The foreign minister said Dhaka sticks firm on its stand that the persecuted forcibly displaced Rohingyas must return to their land of origin in Myanmar’s Rakhine.

“Rohingya repatriation is our priority,” he said.
 
He said there is no chance of integration of Rohingyas into Bangladesh rather Dhaka believes their ‘better future’ would only be possible when they are repatriated to Myanmar.  

        
Recently, the WB has taken a Taka 20 billion-programme for 16 countries hosting refugees while it adopted a programme as part of its Refugee Policy Review Framework.


 
The World bank here has shared the progrmme with the economic relations division saying that Dhaka could get fund from their new perogrmme, if the government integrates Rohingyas in Bangladesh with social and economic activities rights as like citizen.   
 
However, the foreign minister said, some adjustments might be made with the World Bank proposal giving Dhaka’s priority to repatriation of the Rohingyas.

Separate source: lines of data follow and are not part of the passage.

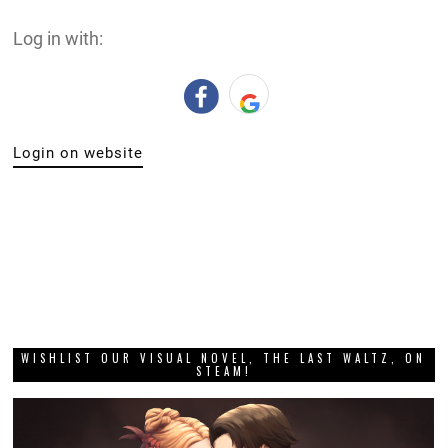
Log in with:
Login on website
WISHLIST OUR VISUAL NOVEL, THE LAST WALTZ, ON
STEAM!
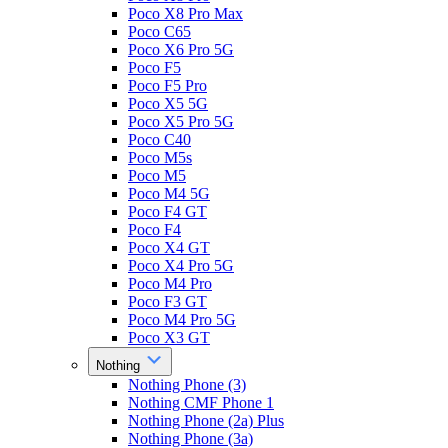
Poco X8 Pro Max
Poco C65
Poco X6 Pro 5G
Poco F5
Poco F5 Pro
Poco X5 5G
Poco X5 Pro 5G
Poco C40
Poco M5s
Poco M5
Poco M4 5G
Poco F4 GT
Poco F4
Poco X4 GT
Poco X4 Pro 5G
Poco M4 Pro
Poco F3 GT
Poco M4 Pro 5G
Poco X3 GT
Nothing
Nothing Phone (3)
Nothing CMF Phone 1
Nothing Phone (2a) Plus
Nothing Phone (3a)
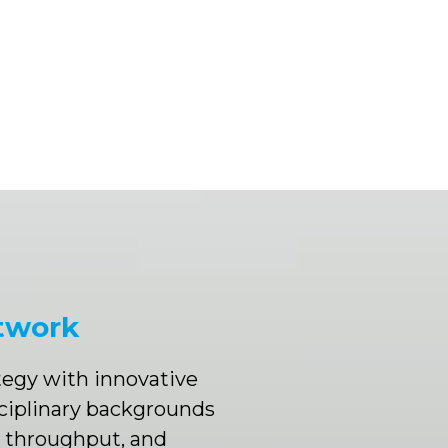
twork
ategy with innovative
ciplinary backgrounds
e throughput, and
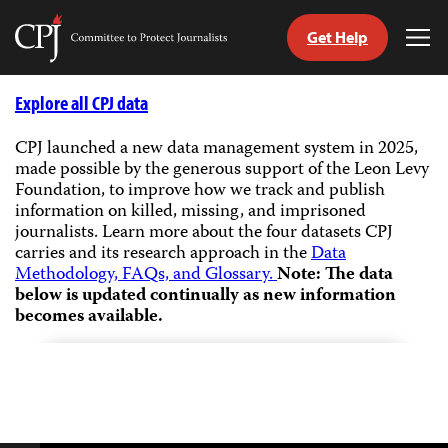
Get Help
Committee
Tog
to
Me
Skip
Protect
to
Explore all CPJ data
Journalists
content
CPJ launched a new data management system in 2025,
made possible by the generous support of the Leon Levy
tch
Foundation, to improve how we track and publish
guage
information on killed, missing, and imprisoned
journalists.
Learn more about the four datasets CPJ
carries and its research approach in the
Data
Methodology, FAQs, and Glossary.
Note: The data
below is updated continually as new information
becomes available.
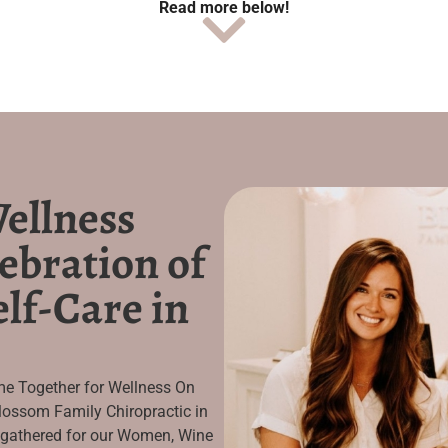
Read more below!
ellness
ebration of
lf-Care in
e Together for Wellness On
ossom Family Chiropractic in
 gathered for our Women, Wine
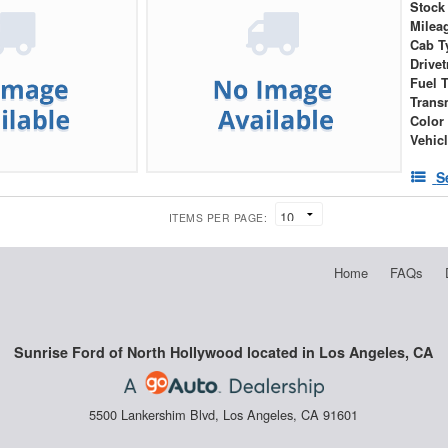
Stock
Milea
Cab T
Drivet
Fuel 
Trans
Color
Vehic
S
ITEMS PER PAGE:
Home
FAQs
Sunrise Ford of North Hollywood located in Los Angeles, CA
5500 Lankershim Blvd, Los Angeles, CA 91601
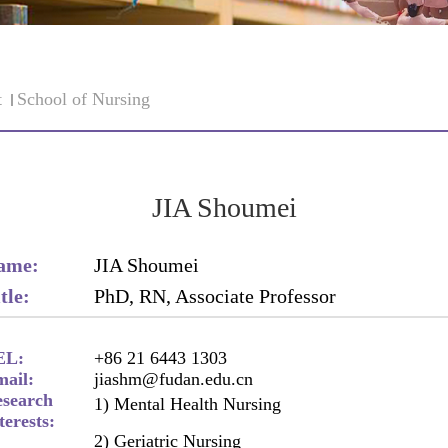
t
School of Nursing
JIA Shoumei
ame:
JIA Shoumei
tle:
PhD, RN, Associate Professor
EL:
+86 21 6443 1303
ail:
jiashm@fudan.edu.cn
search
1) Mental Health Nursing
terests:
2) Geriatric Nursing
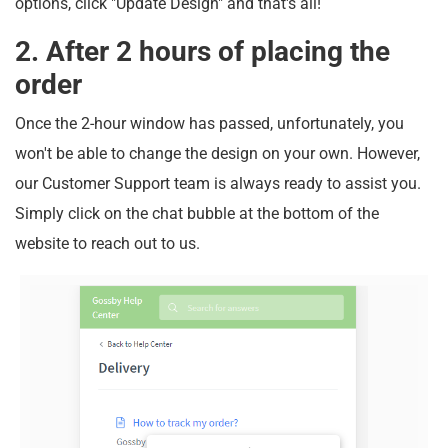
options, click "Update Design" and that's all!
2. After 2 hours of placing the
order
Once the 2-hour window has passed, unfortunately, you
won't be able to change the design on your own. However,
our Customer Support team is always ready to assist you.
Simply click on the chat bubble at the bottom of the
website to reach out to us.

He said that there would be an MoU between the WB and Bangladesh, if the global bank agrees with Dhaka’s proposal of dropping all ideas that do not match with “our own stand that's (Rohingays) repatriation".  
 
Since 25 August 2017, Bangladesh is hosting over 1.1 million forcefully displaced Rohingyas in Cox’s Bazar district and most of them arrived there after a military crackdown by Myanmar, which the UN called a “textbook example of ethnic cleansing” and other rights groups dubbed as “genocide”.
 
In last nearly four years, not a single Rohingya went back home yet although Myanmar agreed to take them back.